Included Quality Improvement Activities
The NAIC listed the following as categories of activities that would "improve health outcomes" (and thus can be used as quality improvement expenses):
Patient centered intervention such as:
Making/verifying appointments;
Medication and care compliance initiatives;
Arranging and managing transitions from one setting to another (such as hospital discharge to home or to a rehabilitation center);
Programs to support shared decision making with patients, their families and the patient's representatives; and
Reminding insured of physician appointment, lab tests or other appropriate contact with specific providers;
Incorporating feedback from the insured to effectively monitor compliance;
Providing coaching or other support to encourage compliance with evidence based medicine;
Activities to identify and encourage evidence based medicine; and
Use of the medical homes model (ACA Sec. 1311).

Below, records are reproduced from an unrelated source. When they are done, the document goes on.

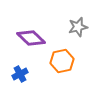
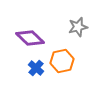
purple diamond: moved 1 px left
blue cross: moved 16 px right, 6 px up; rotated 21 degrees counterclockwise
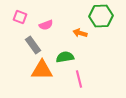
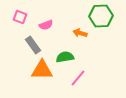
pink line: moved 1 px left, 1 px up; rotated 54 degrees clockwise
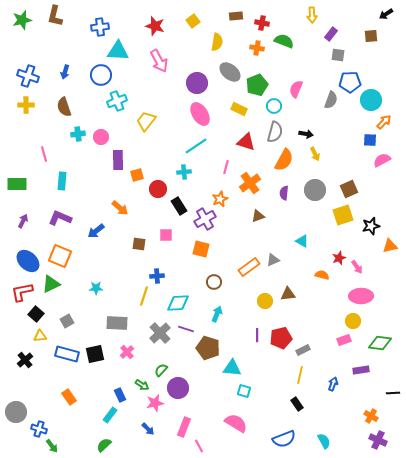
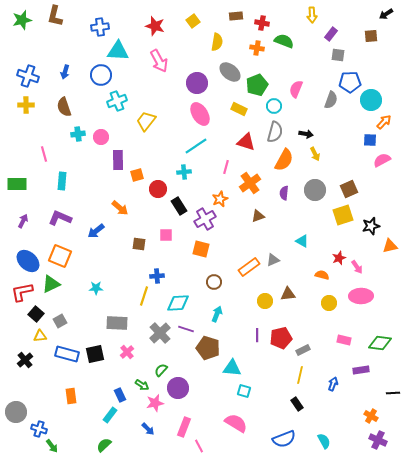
gray square at (67, 321): moved 7 px left
yellow circle at (353, 321): moved 24 px left, 18 px up
pink rectangle at (344, 340): rotated 32 degrees clockwise
orange rectangle at (69, 397): moved 2 px right, 1 px up; rotated 28 degrees clockwise
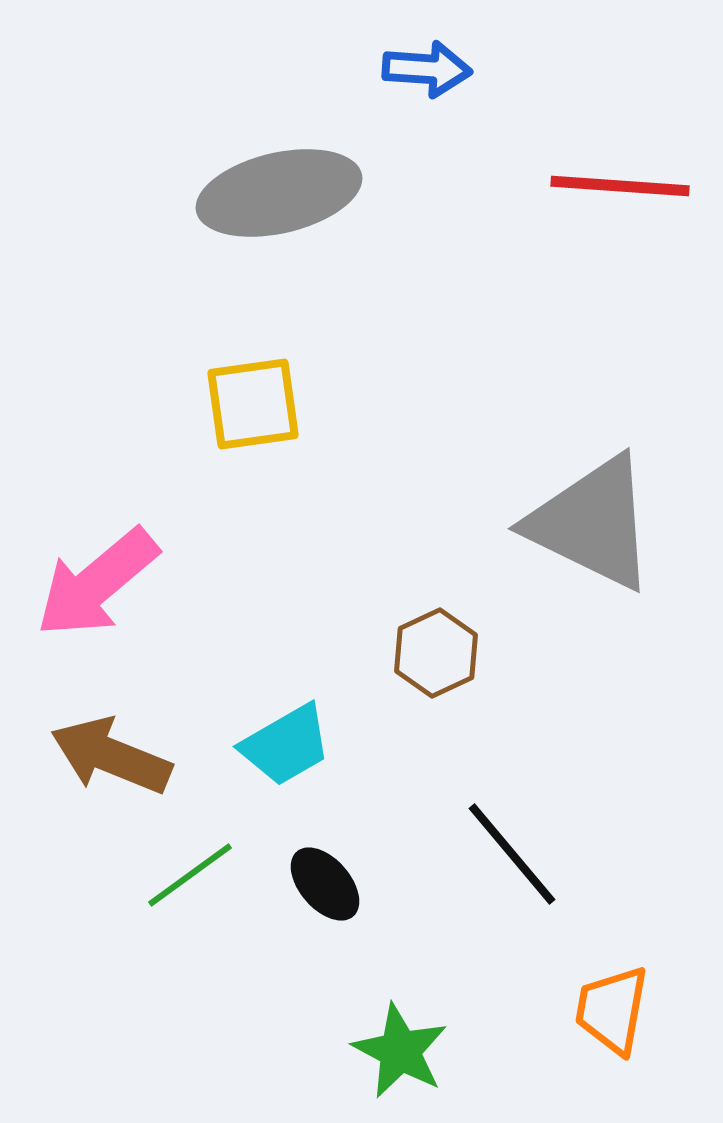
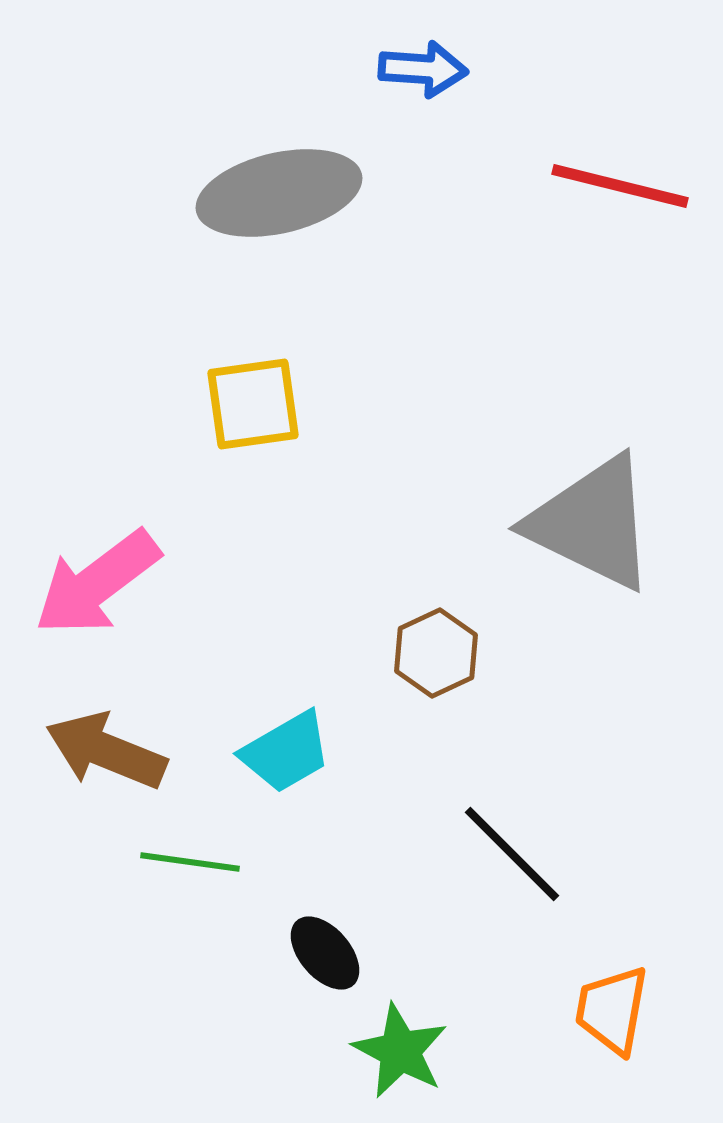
blue arrow: moved 4 px left
red line: rotated 10 degrees clockwise
pink arrow: rotated 3 degrees clockwise
cyan trapezoid: moved 7 px down
brown arrow: moved 5 px left, 5 px up
black line: rotated 5 degrees counterclockwise
green line: moved 13 px up; rotated 44 degrees clockwise
black ellipse: moved 69 px down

Excluded From Quality Improvement
The NAIC also identified the following to be excluded as quality improvement expenses:
All retrospective and concurrent utilization review;
Fraud prevention activities;
The cost of developing and executing provider contracts and fees associated with establishing or managing a provider network;
Provider credentialing;
Marketing expenses;
Most accreditation fees; and
Costs associated with calculating and administering individual enrollee or employee incentives.
Reaction From AHIP
America's Health Insurance Plans (AHIP)president and CEO Karen Ignagni released the following statement on the NAIC-approved medical loss ratio proposal: "The current medical loss ratio proposal will reduce competition, disrupt coverage, and threaten patients' access to health plans' quality improvement services."
Earlier in October, AHIP sent aletter to the NAIC which included the following comments:
"On the central question of whether the medical loss ratio regulation will advance the health reform goals of improving access to insurance, minimizing disruption for consumers and employers, and improving quality of care, we are concerned that the current draft proposal will create unintended consequences and not achieve the expected goals."
"To promote access to a wide range of health plan choices for consumers and employers, the new medical loss ratio requirements should include adequate adjustments that take into account the statistical variability and credibility of small blocks of covered lives in an environment where extremely high cost, but low frequency claims (such as several complicated transplants or neonatology claims) can create major volatility.... NAIC can address these serious concerns by strengthening the credibility adjuster to avoid potential insolvencies and support competition.
"To ensure that individual patients receive the best care based on the latest available evidence, the NAIC's definition of 'activities that improve health care quality' should be structured to ensure that current and future patients have access to the most up-to-date and innovative support programs and tools that health plans are able to develop. Defining health care quality initiatives in a way that is too narrow or static will turn back the clock on progress and create new barriers to investment in the many activities that health plans have implemented to improve health care quality. More specifically, we want to highlight our recommendations for modifying the definition of health care quality initiatives to include fraud prevention and detection programs and the initial startup costs associated with implementing the new ICD-10 coding system."